§ Exercise:
In the entries that follow, how many lines contain "shoulder"? Please reply with only the number.

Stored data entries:
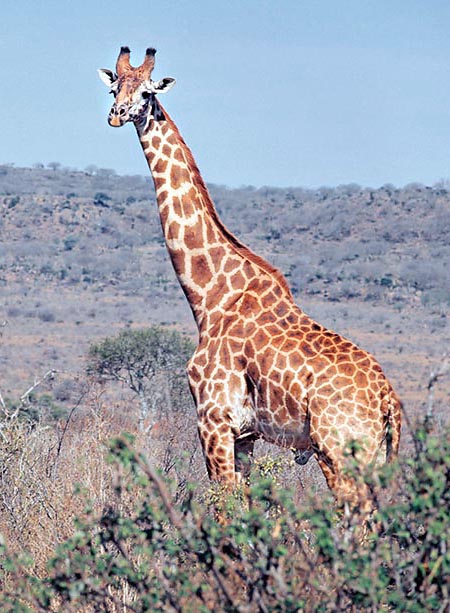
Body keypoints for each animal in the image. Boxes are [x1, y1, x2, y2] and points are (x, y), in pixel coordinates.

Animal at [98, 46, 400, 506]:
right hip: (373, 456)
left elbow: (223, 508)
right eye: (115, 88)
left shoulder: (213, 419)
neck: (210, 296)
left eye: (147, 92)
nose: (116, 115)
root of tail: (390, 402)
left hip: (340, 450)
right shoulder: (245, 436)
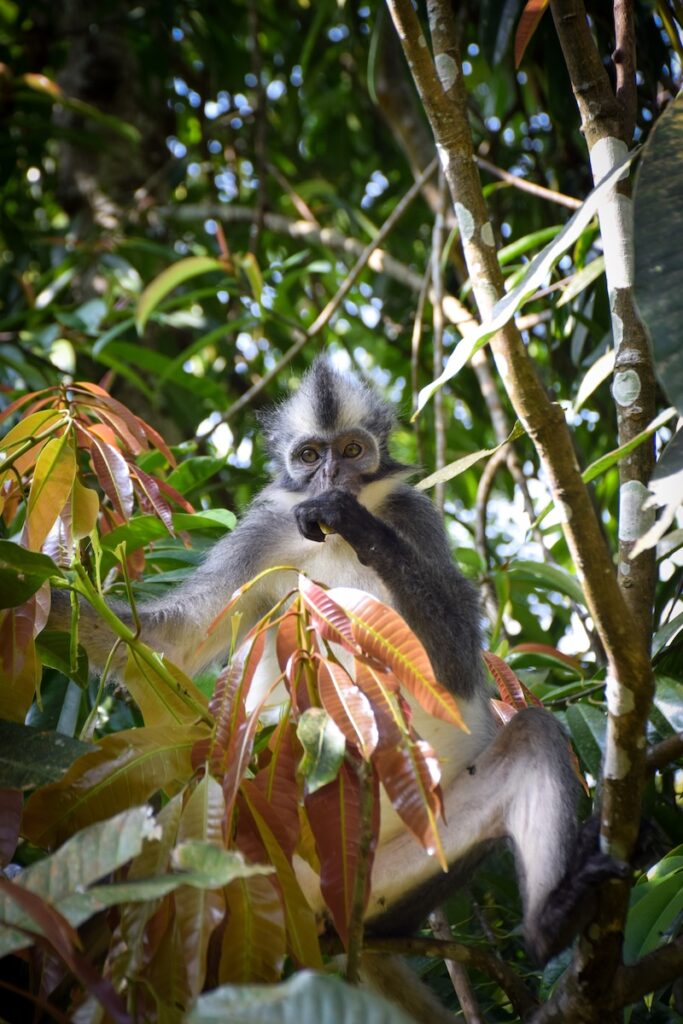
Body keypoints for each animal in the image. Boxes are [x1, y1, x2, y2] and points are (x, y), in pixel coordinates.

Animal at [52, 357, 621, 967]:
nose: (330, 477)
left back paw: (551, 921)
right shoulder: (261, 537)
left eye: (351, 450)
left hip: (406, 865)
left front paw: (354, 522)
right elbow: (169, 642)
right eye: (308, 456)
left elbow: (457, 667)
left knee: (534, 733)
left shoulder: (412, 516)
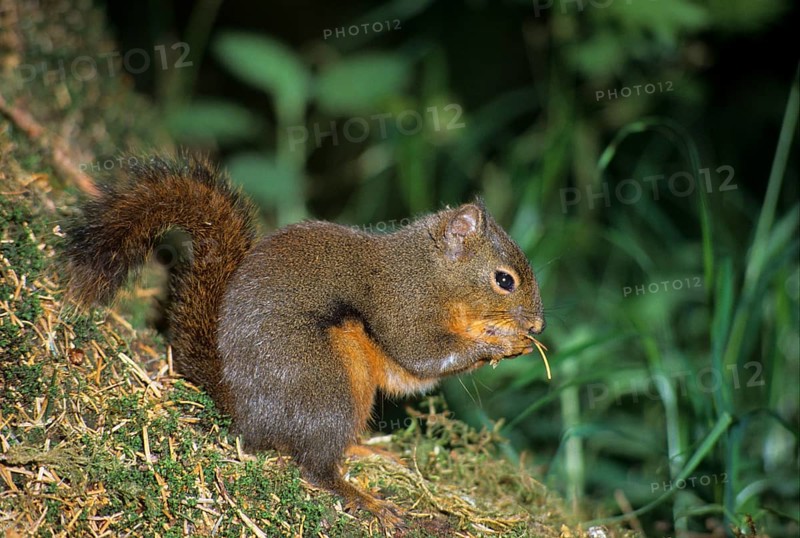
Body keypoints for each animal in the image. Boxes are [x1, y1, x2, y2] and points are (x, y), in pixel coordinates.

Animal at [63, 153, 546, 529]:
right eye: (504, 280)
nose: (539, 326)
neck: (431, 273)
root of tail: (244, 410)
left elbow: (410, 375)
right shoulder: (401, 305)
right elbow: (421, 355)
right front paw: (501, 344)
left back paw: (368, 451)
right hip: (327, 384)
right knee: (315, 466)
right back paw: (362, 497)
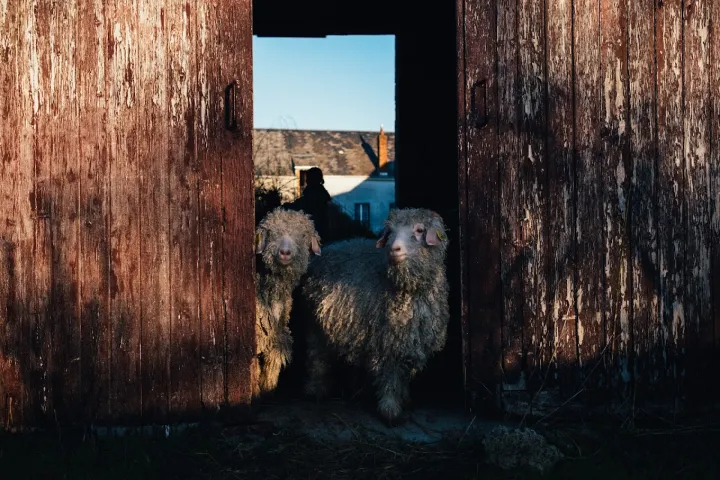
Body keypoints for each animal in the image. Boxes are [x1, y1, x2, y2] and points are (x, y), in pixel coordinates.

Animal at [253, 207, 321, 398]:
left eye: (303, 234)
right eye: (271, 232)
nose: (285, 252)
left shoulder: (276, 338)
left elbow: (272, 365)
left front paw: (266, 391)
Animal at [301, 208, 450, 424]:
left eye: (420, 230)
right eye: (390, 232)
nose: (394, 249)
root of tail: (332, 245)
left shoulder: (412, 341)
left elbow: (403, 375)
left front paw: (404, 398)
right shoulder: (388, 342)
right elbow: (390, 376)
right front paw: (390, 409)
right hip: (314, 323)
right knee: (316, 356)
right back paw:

§ Written solution:
8